EXERCISE
Where the line containing "Die Miene des" appears, end the copy there, keeping that line; start from the first line of the entries, copy exactly, and omit pictures.
====== RECORDED DATA ======
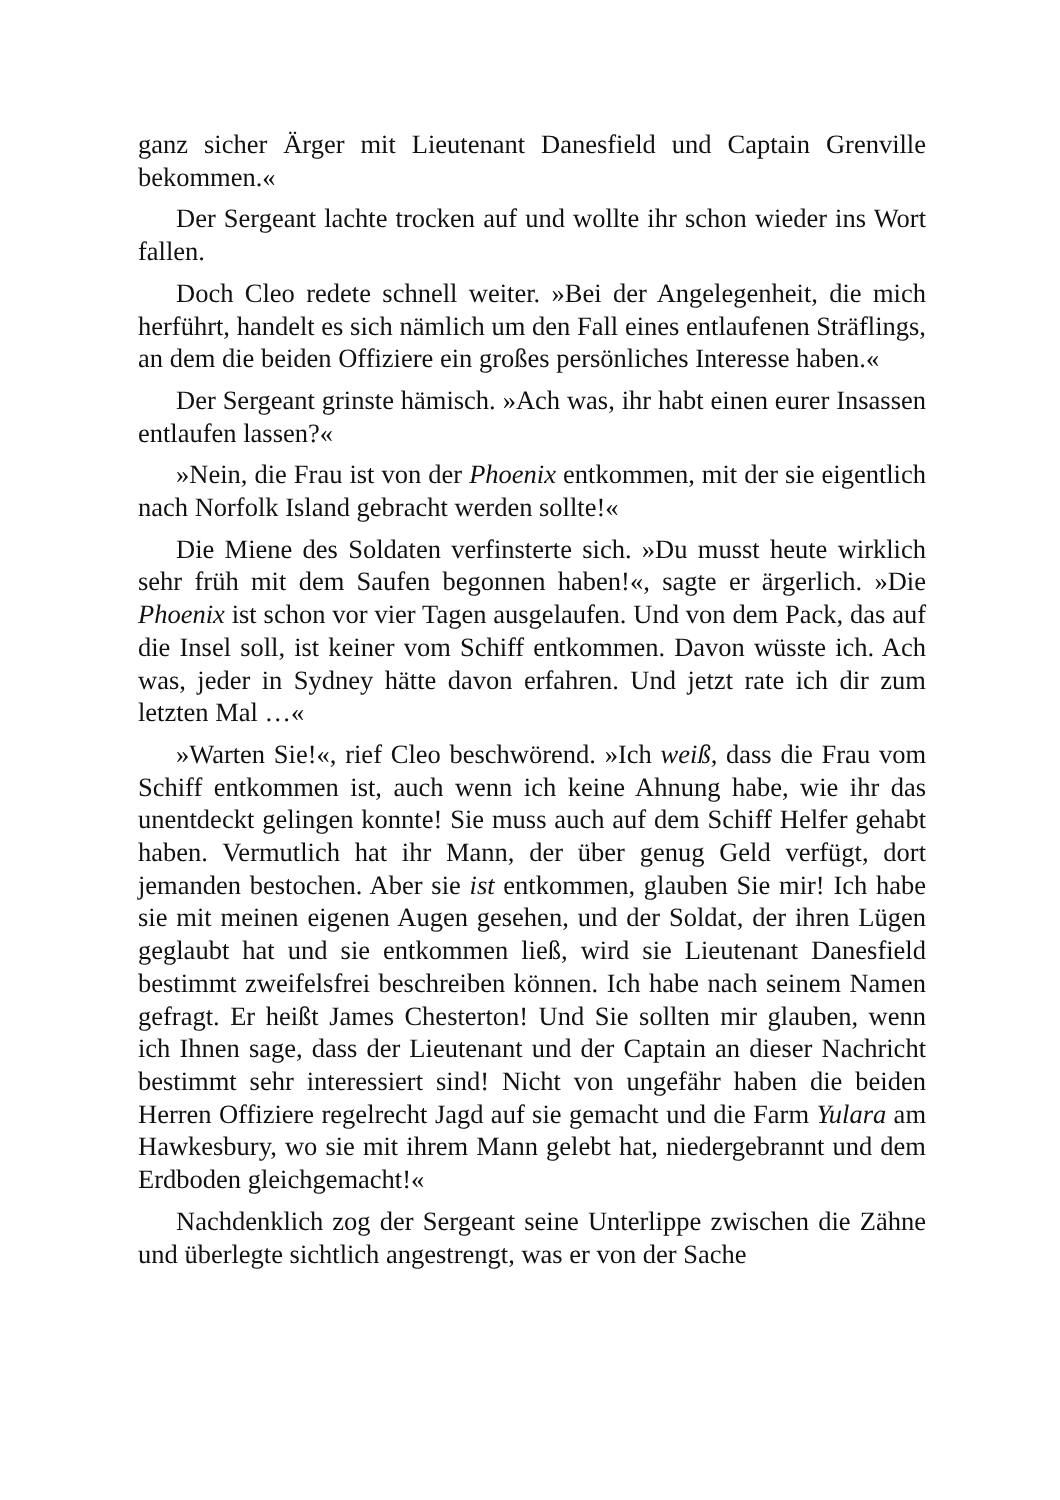ganz sicher Ärger mit Lieutenant Danesfield und Captain Grenville bekommen.«
Der Sergeant lachte trocken auf und wollte ihr schon wieder ins Wort fallen.
Doch Cleo redete schnell weiter. »Bei der Angelegenheit, die mich herführt, handelt es sich nämlich um den Fall eines entlaufenen Sträflings, an dem die beiden Offiziere ein großes persönliches Interesse haben.«
Der Sergeant grinste hämisch. »Ach was, ihr habt einen eurer Insassen entlaufen lassen?«
»Nein, die Frau ist von der Phoenix entkommen, mit der sie eigentlich nach Norfolk Island gebracht werden sollte!«
Die Miene des Soldaten verfinsterte sich. »Du musst heute wirklich sehr früh mit dem Saufen begonnen haben!«, sagte er ärgerlich. »Die Phoenix ist schon vor vier Tagen ausgelaufen. Und von dem Pack, das auf die Insel soll, ist keiner vom Schiff entkommen. Davon wüsste ich. Ach was, jeder in Sydney hätte davon erfahren. Und jetzt rate ich dir zum letzten Mal …«
»Warten Sie!«, rief Cleo beschwörend. »Ich weiß, dass die Frau vom Schiff entkommen ist, auch wenn ich keine Ahnung habe, wie ihr das unentdeckt gelingen konnte! Sie muss auch auf dem Schiff Helfer gehabt haben. Vermutlich hat ihr Mann, der über genug Geld verfügt, dort jemanden bestochen. Aber sie ist entkommen, glauben Sie mir! Ich habe sie mit meinen eigenen Augen gesehen, und der Soldat, der ihren Lügen geglaubt hat und sie entkommen ließ, wird sie Lieutenant Danesfield bestimmt zweifelsfrei beschreiben können. Ich habe nach seinem Namen gefragt. Er heißt James Chesterton! Und Sie sollten mir glauben, wenn ich Ihnen sage, dass der Lieutenant und der Captain an dieser Nachricht bestimmt sehr interessiert sind! Nicht von ungefähr haben die beiden Herren Offiziere regelrecht Jagd auf sie gemacht und die Farm Yulara am Hawkesbury, wo sie mit ihrem Mann gelebt hat, niedergebrannt und dem Erdboden gleichgemacht!«
Nachdenklich zog der Sergeant seine Unterlippe zwischen die Zähne und überlegte sichtlich angestrengt, was er von der Sache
======
YOUR SOLUTION
ganz sicher Ärger mit Lieutenant Danesfield und Captain Grenville bekommen.«
Der Sergeant lachte trocken auf und wollte ihr schon wieder ins Wort fallen.
Doch Cleo redete schnell weiter. »Bei der Angelegenheit, die mich herführt, handelt es sich nämlich um den Fall eines entlaufenen Sträflings, an dem die beiden Offiziere ein großes persönliches Interesse haben.«
Der Sergeant grinste hämisch. »Ach was, ihr habt einen eurer Insassen entlaufen lassen?«
»Nein, die Frau ist von der Phoenix entkommen, mit der sie eigentlich nach Norfolk Island gebracht werden sollte!«
Die Miene des Soldaten verfinsterte sich. »Du musst heute wirklich sehr früh mit dem Saufen begonnen haben!«, sagte er ärgerlich. »Die Phoenix ist schon vor vier Tagen ausgelaufen. Und von dem Pack, das auf die Insel soll, ist keiner vom Schiff entkommen. Davon wüsste ich. Ach was, jeder in Sydney hätte davon erfahren. Und jetzt rate ich dir zum letzten Mal …«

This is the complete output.